Blood, Sweat, and Tears
Being a handcrafted business is a labor of love. And sometimes, love hurts (at least financially).
As I sit here writing my 57th product description, I am slammed in the head with a thought …
How much time, money and effort (or blood, sweat, and tears) actually goes into making a single, affordable pair of earrings? Well, it turns out it’s a lot more than I thought. I’m pretty sure it’s way below minimum wage. It’s a good thing I enjoy it. ?
Below you’ll find a step-by-step accounting of the effort. It sure opened my eyes up and gives me a lot more appreciation for handcrafted items. If you’d like to join along…
Now, many people have their favorite thing to shop for. My passion is shiny objects from a craft store, but I am also addicted to online beads and baubles. That may sound fun (and it is), but there’s a lot more to it than that. Here’s a rundown:
- Drive to the nearest bead store (20 miles away).

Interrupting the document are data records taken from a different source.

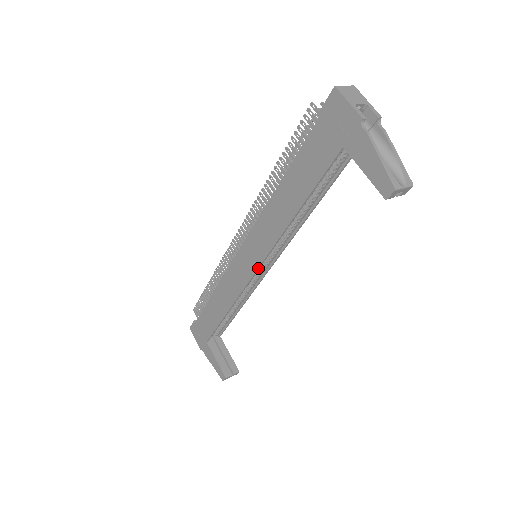
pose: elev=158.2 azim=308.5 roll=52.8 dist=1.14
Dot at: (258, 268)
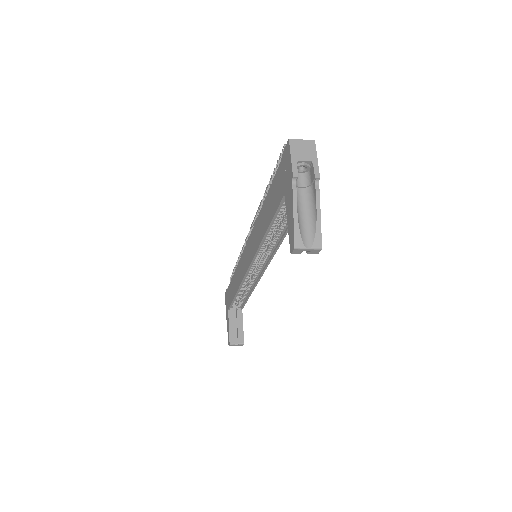
Dot at: (249, 267)
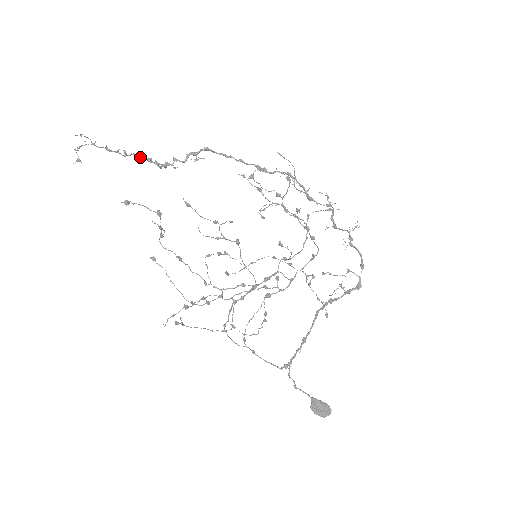
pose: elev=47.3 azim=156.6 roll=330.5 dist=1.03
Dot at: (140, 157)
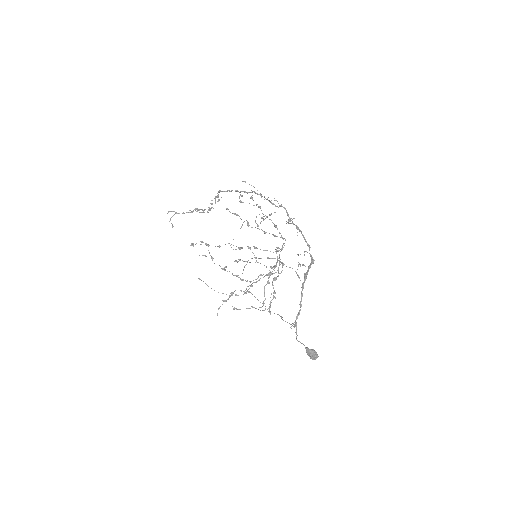
Dot at: (198, 210)
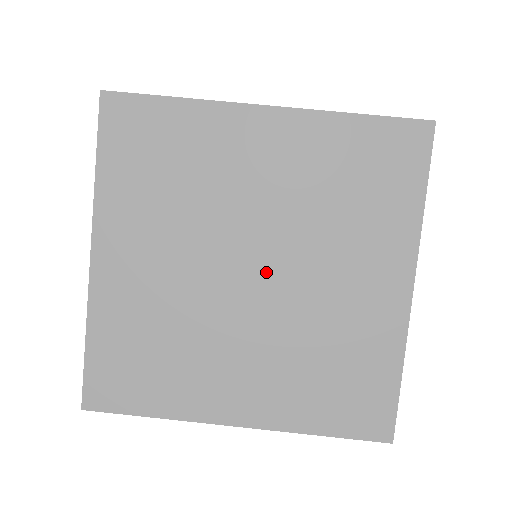
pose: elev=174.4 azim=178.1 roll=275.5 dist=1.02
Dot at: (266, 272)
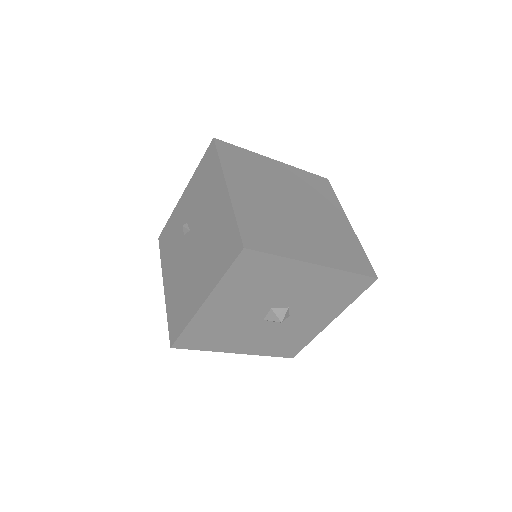
Dot at: (300, 208)
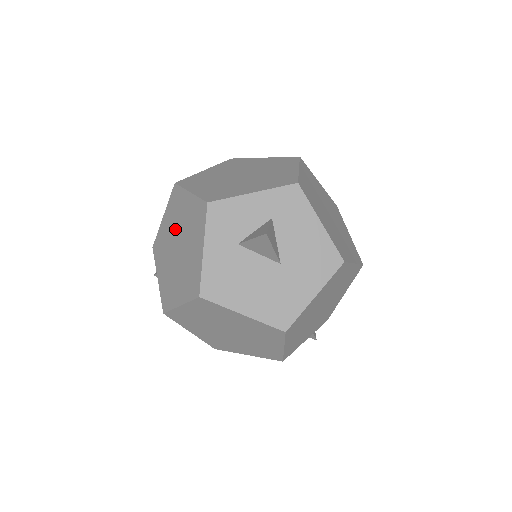
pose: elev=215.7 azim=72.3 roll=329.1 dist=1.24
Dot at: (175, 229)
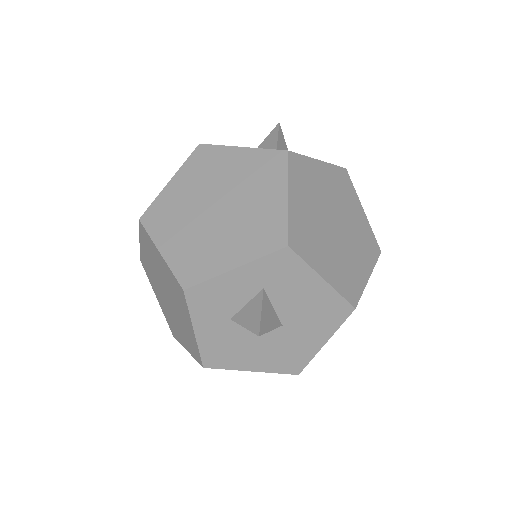
Dot at: (157, 273)
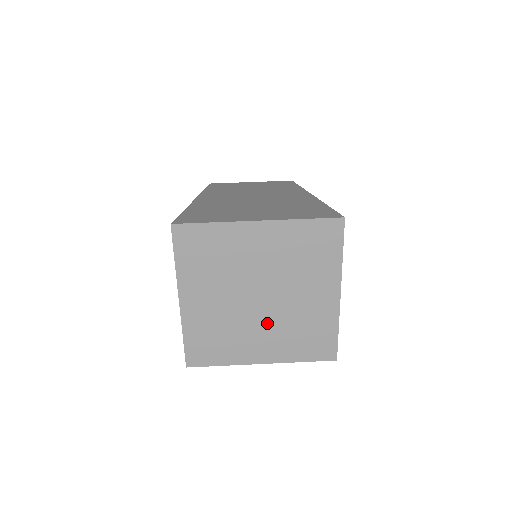
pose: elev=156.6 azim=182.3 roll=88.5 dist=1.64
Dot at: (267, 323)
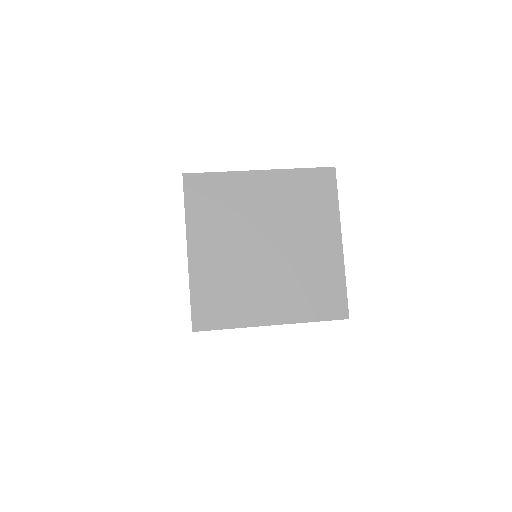
Dot at: (275, 275)
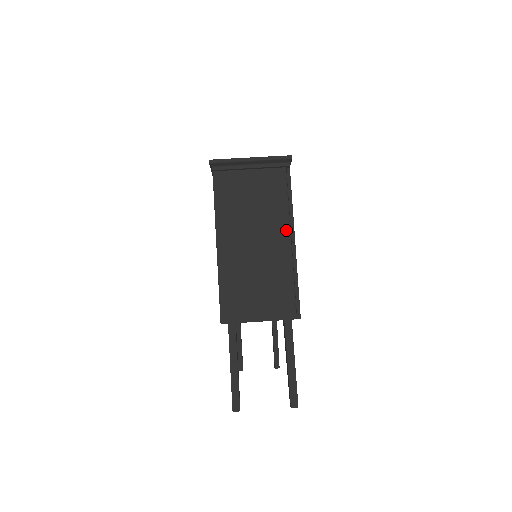
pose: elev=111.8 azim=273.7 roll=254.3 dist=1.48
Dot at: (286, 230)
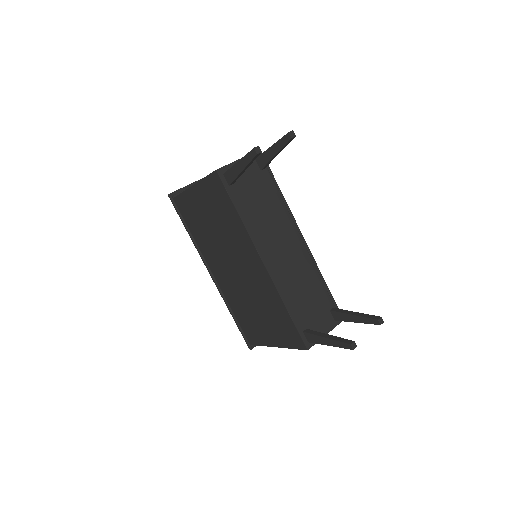
Dot at: occluded
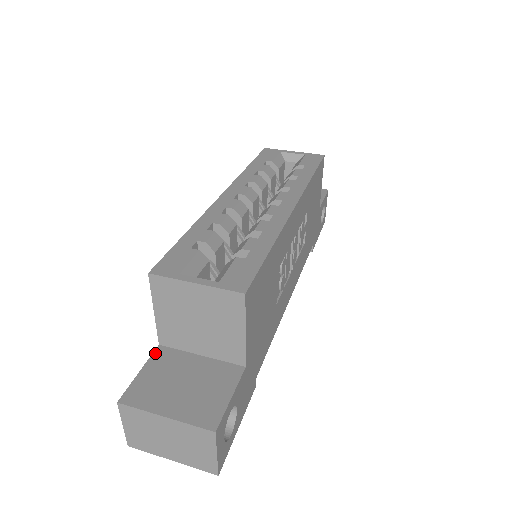
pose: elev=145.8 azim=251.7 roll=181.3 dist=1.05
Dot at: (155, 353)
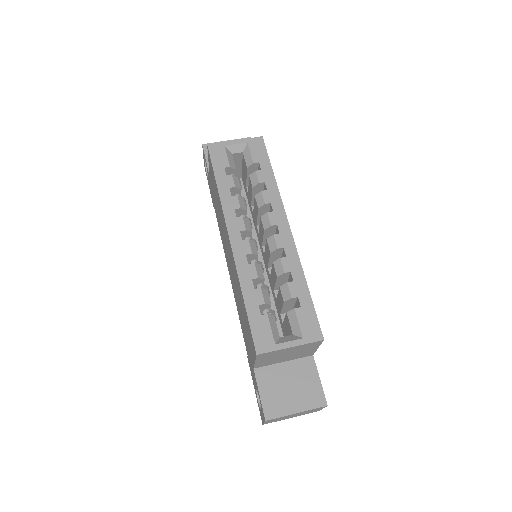
Dot at: (257, 376)
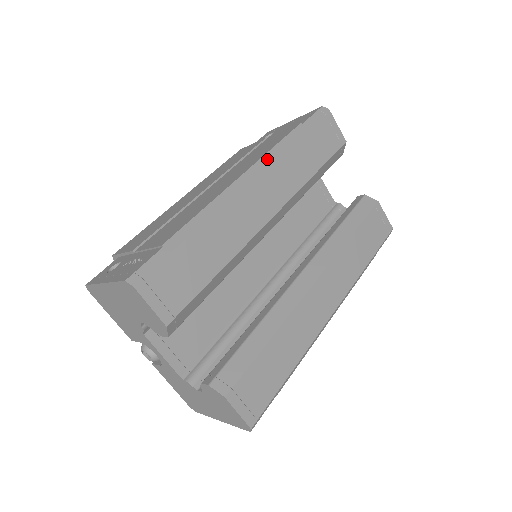
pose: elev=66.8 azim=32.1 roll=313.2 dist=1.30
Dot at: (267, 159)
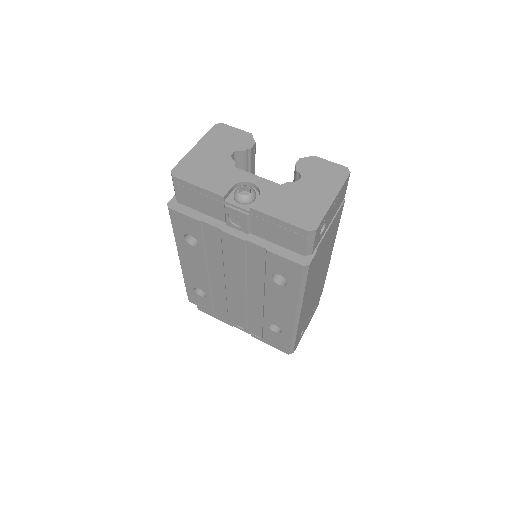
Dot at: occluded
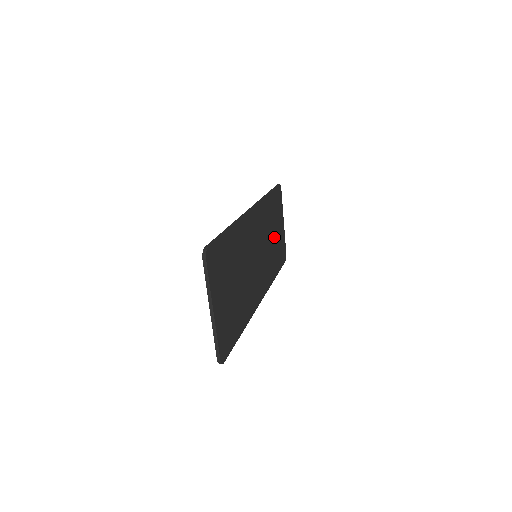
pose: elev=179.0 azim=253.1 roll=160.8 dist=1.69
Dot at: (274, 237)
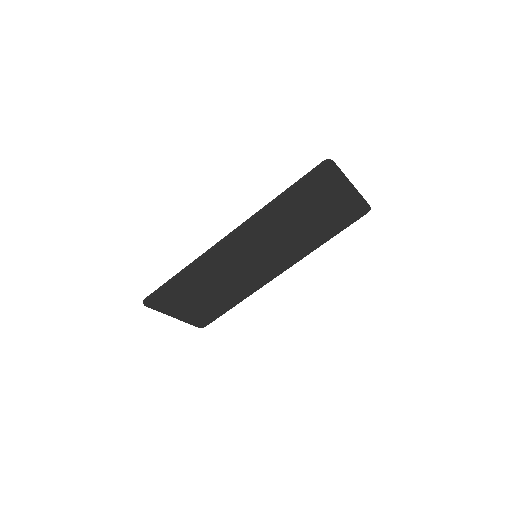
Dot at: (312, 218)
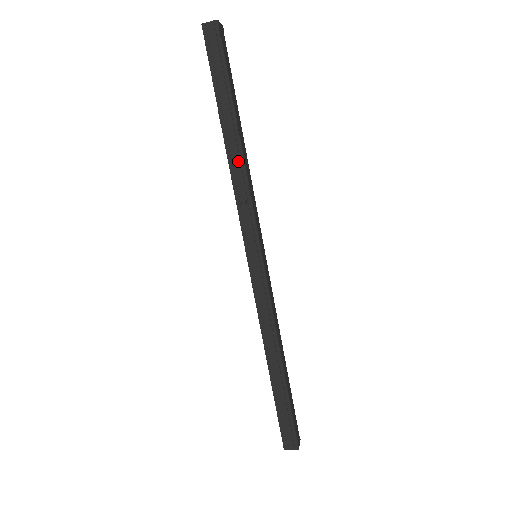
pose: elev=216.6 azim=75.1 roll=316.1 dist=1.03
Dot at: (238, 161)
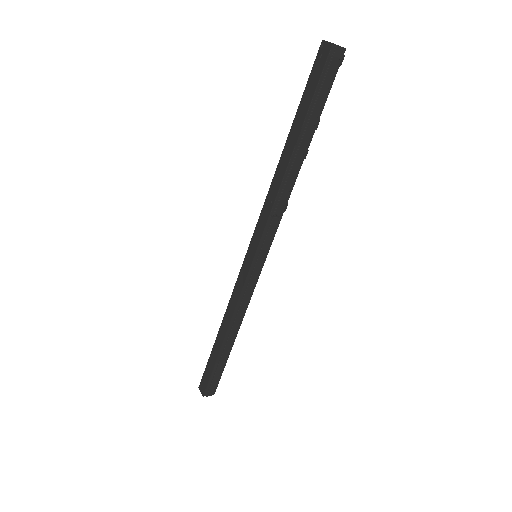
Dot at: (292, 181)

- Pick a string of beads (and another, and another … and charms, findings, pendants, wire, etc.).
- Wait in line.
- Hope I have a coupon.
- Use my credit card ? (I keep forgetting I’m retired. ?)
- Drive my new goodies home.
- Run my fingers through their shiny goodness and dream of all the possibilities.
I can’t leave the beads sitting in a pile, right? (Although I’ll admit, sometimes I do.)
So I have to:
- Count the number of beads on the string.
- Make a label that includes the price, the number of beads, and a description of the beads.
- Put the beads in a tiny plastic bag.
- Enter the beads into a database (with the 7700+ other beads), so I can price out the piece of jewelry that I make later.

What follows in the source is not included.